If you are reading this, you probably already know that I really like bicycles. I frequently bike to work, and go on several rides each week. Two years ago I switched the type of saddle I ride. My current saddle is a Selle San Marco Ponza. I can easily ride on it for hours very comfortably. It had the bonus of being the stock saddle on several models of bikes sold at the local shop. Many people never use the stock saddle when they buy a new bike, so there are plenty of new ones in the take-off bin at the shop.

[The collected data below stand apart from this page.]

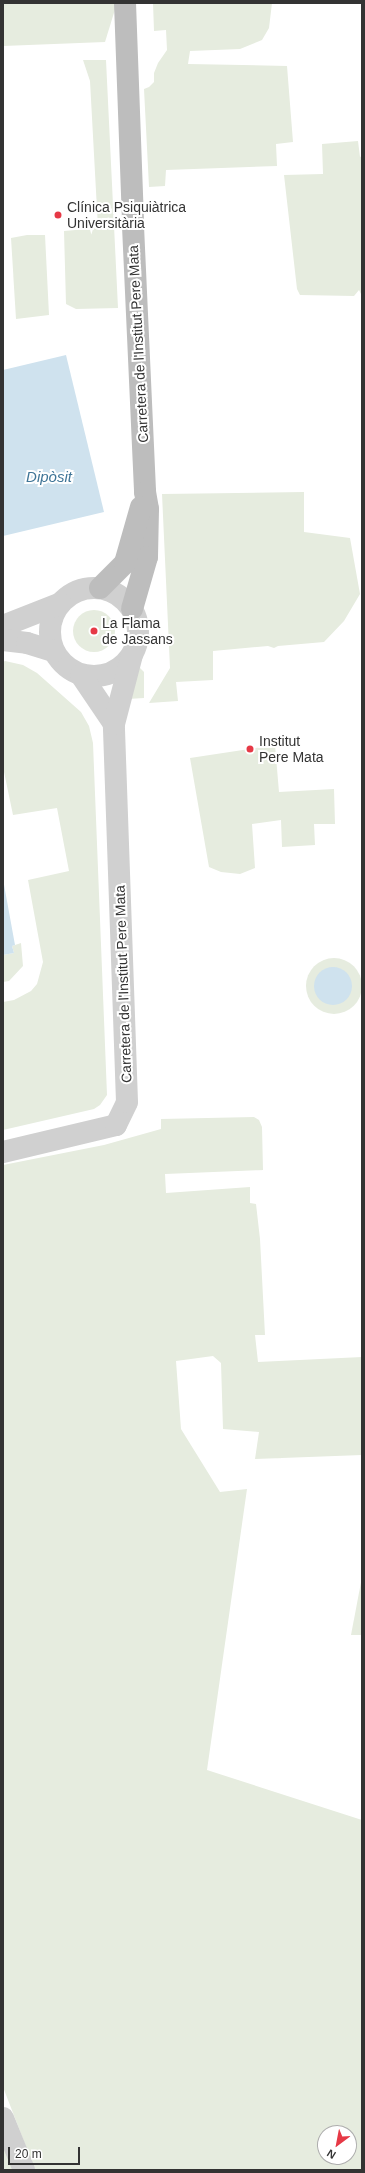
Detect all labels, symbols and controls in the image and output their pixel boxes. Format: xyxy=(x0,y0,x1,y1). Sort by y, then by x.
place label: Clínica Psiquiàtrica Universitària xyxy=(67,199,186,232)
marker: Clínica Psiquiàtrica Universitària xyxy=(52,209,64,221)
street label: Carretera de l'Institut Pere Mata xyxy=(124,245,152,443)
water label: Dipòsit xyxy=(26,468,72,486)
place label: La Flama de Jassans xyxy=(102,615,173,648)
marker: La Flama de Jassans xyxy=(89,626,99,636)
place label: Institut Pere Mata xyxy=(259,733,324,766)
marker: Institut Pere Mata xyxy=(244,743,256,755)
street label: Carretera de l'Institut Pere Mata xyxy=(111,885,135,1083)
north arrow xyxy=(317,2125,357,2165)
scale bar xyxy=(10,2139,82,2165)
text: 20 m xyxy=(15,2147,42,2161)
text: N xyxy=(325,2147,338,2162)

When I leave the lab early enough, I occasionally ride with the racing group from the local bike store. The usual route is to take the greenway out of town and do laps around the reservoir. This is a 60 kilometer ride plus 16 km per extra lap. I usually just try to stay with them as long as I can. The last ride I was able to go on, we took an alternate route that goes south 35 km to the nearest hill, then zigzags across it several times before heading back. The whole ride is 110 km or so. About 25 km from the end, my saddle started squeaking. Two kilometers from the end, one of the rails broke.


I’m glad it didn’t break until I was almost back. I up-shifted and finished the ride standing. I’m not sure why it broke. The split is just behind the clamp on the seatpost. This is probably the point where a seat rail is most likely to break. The break caused a burr along the end of the saddle clamp. I filed it down, then polished it so that it won’t damage my next saddle. This was the first time I removed the stock seatpost from my Cannondale CAAD8 bicycle. I was surprised at how light the shaft is, but how heavy the clamp is. With the closest hill being 35 km away, a few extra grams doesn’t matter.

Fortunately, I have an identical saddle on my commuter bike that I can put on my road bike, and a different saddle for my commuter. It is odd that it broke, but I’m glad I wasn’t further from home or in traffic.